6 Tools to Run Kubernetes Locally

6 Tools to Run Kubernetes Locally


4 min read

Kubernetes is a big and complicated technology and it clearly requires some time and dedication to wrap your head around. There is no vendor lock-in meaning it runs the same no matter which managed cloud platform you use it on. This means using it locally will be no different from using it on the cloud.

There are multiple tools for running Kubernetes on your local machine, but it basically boils down to two approaches on how it is done:

  1. running it from a single binary package
  2. running it as a container using Docker in Docker (DinD)

Kubernetes Marketplace

Before we move on to talk about all the tools, it will be beneficial if you installed arkade on your machine. It will help you get these tools with a single command.

curl -sLS https://get.arkade.dev | sudo sh


All of the tools listed here more or less offer the same feature, including but not limited to:

  1. Multi-Node cluster
  2. Persistent volumes
  3. Networking
  4. Certificates
  5. Bare-metal support
  6. Dashboard
  7. Kubernetes Versions
  8. Add-ons
  9. Cross-platform
  10. Tracks upstream Kubernetes

Single package binary

  • k3s K3s logo.png

    k3s is a lightweight Kubernetes distribution from Rancher Labs. It is specifically targeted for running on IoT and Edge devices, meaning it is a perfect candidate for your Raspberry Pi or a virtual machine.

    It comes with a single binary of mere <40 MB and takes as low as 500 MB of RAM.

    You can bootstrap k3s quickly using k3sup !

    arkade get k3sup
  • k0s k0s.png k0s is the latest entry on the block. By name, you might think it's a more stripped version of k3s, but it's an entirely different distribution from an entirely different company, called Mirantis. Contrary to the name, it comes in a larger binary of 150 MB+.
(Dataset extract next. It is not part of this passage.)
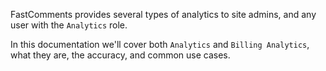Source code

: FastComments provides several types of analytics to site admins, and any user with the `Analytics` role.

In this documentation we'll cover both `Analytics` and `Billing Analytics`, what they are, the accuracy, and common use cases.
    It can be run as a binary or in DinD mode. k0s takes security seriously and out of the box, it meets the FIPS compliance. Although, a new distribution, k0s has reached the production-ready status, so there wouldn't be an issue for development usage.

    arkade get k0s
  • Microk8s Micro k8s.jpg MicroK8s is a Kubernetes distribution by Canonical, the company behind Ubuntu. You already saw this coming; it can only be installed using snap. It comes with loads of add-ons baked in like Fluentd, Grafana and Prometheus.

    If you are on Ubuntu or its derivatives that uses snap you'll feel right at home using MicroK8s.

    sudo snap install microk8s --classic

Docker in Docker (DinD)

Running Docker inside of Docker (Inception anyone?) is a popular way of bootstrapping Kubernetes. The isolating nature of Docker makes running a multi-node cluster a breeze on a single machine, and also ensures the running instance does not affect the machine itself.

As the title suggests, you need to have Docker installed on your machine to go this route.

  • minikube Minikube.png Despite running on top of Docker and similar container technologies, minikube is really flexible in how it operates and supports multiple virtualization drivers making it adaptable to different computing environments. These include KVM2, Virtualbox, Podman, Hyperkit, Hyper-V and many more.

    arkade get minikube
  • KinD Kind.png Kubernetes in Docker (KinD) is similar to minikube but it does not spawn VM's to run clusters and works only with Docker. KinD for the most part has the least bells and whistles and offers an intuitive developer experience in getting started with Kubernetes in no time.

    arkade get kind
  • k3d k3d.png k3d is basically running k3s inside of Docker. It provides an instant benefit over using k3s on a local machine, that is, multi-node clusters. Running inside Docker, we can easily spawn multiple instances of our k3s Nodes.

    arkade get k3d


Either you choose a single binary package or DinD approach, Kubernetes has made itself pretty accessible. For new learners, the barrier to entry is low, and the feedback loop is instantaneous.

I hope this article has been helpful in deciding which tool to use for running your local Kubernetes instance.